_Exercise brief_.
Needed from the entries below: every line that holds the word "CROSS".

_Task data_.

____

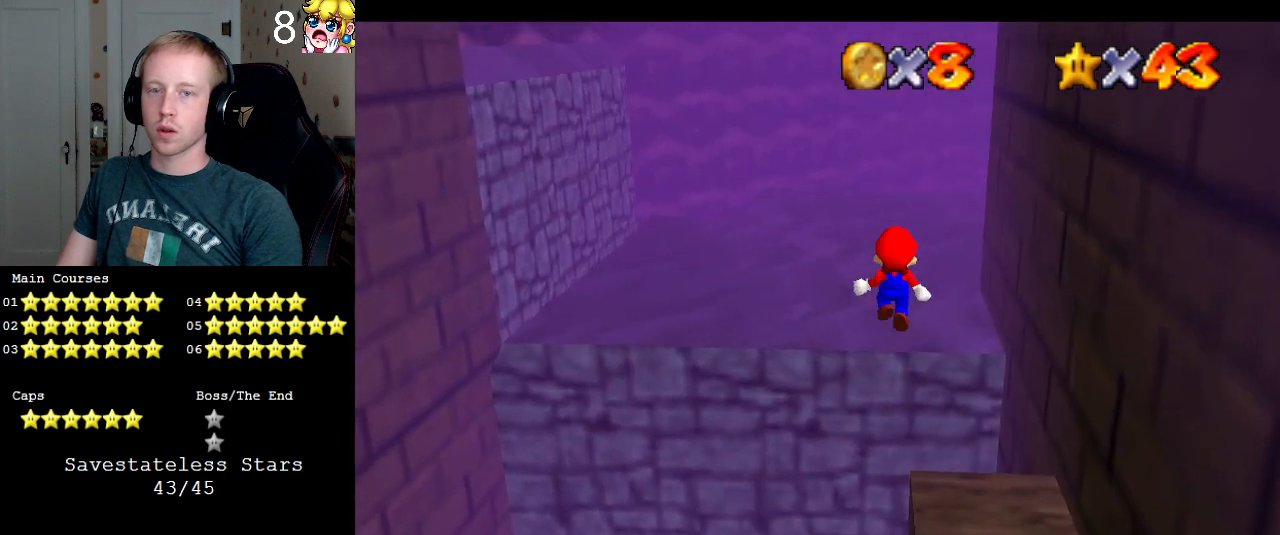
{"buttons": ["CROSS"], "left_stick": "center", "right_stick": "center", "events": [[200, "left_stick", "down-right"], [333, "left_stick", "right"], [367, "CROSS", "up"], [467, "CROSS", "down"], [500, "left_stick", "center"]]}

____

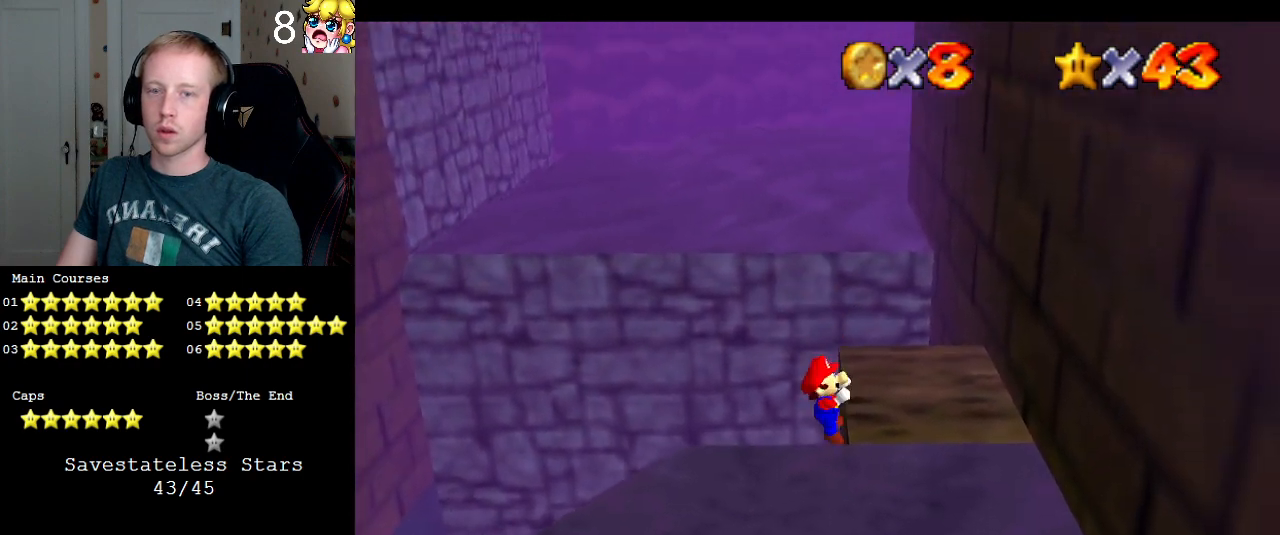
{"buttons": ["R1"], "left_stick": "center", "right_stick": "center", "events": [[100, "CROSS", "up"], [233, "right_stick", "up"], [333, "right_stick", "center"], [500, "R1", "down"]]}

____

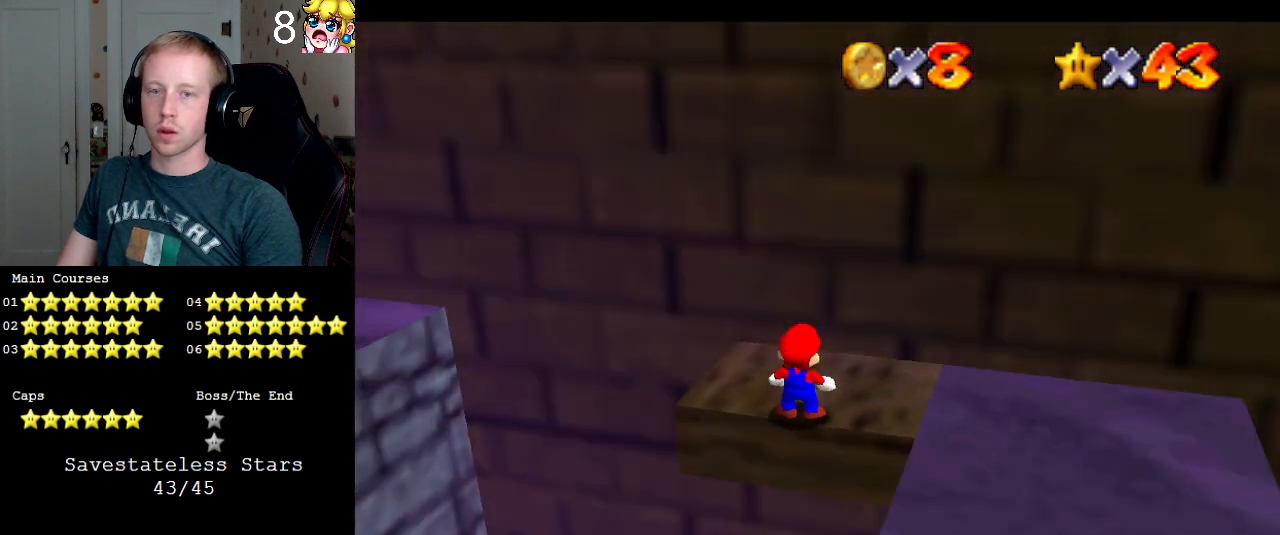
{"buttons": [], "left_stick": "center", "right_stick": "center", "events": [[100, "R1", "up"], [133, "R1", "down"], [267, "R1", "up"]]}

____

_Answer for the task_.
{"buttons": ["CROSS"], "left_stick": "center", "right_stick": "center", "events": [[200, "left_stick", "down-right"], [333, "left_stick", "right"], [367, "CROSS", "up"], [467, "CROSS", "down"], [500, "left_stick", "center"]]}
{"buttons": ["R1"], "left_stick": "center", "right_stick": "center", "events": [[100, "CROSS", "up"], [233, "right_stick", "up"], [333, "right_stick", "center"], [500, "R1", "down"]]}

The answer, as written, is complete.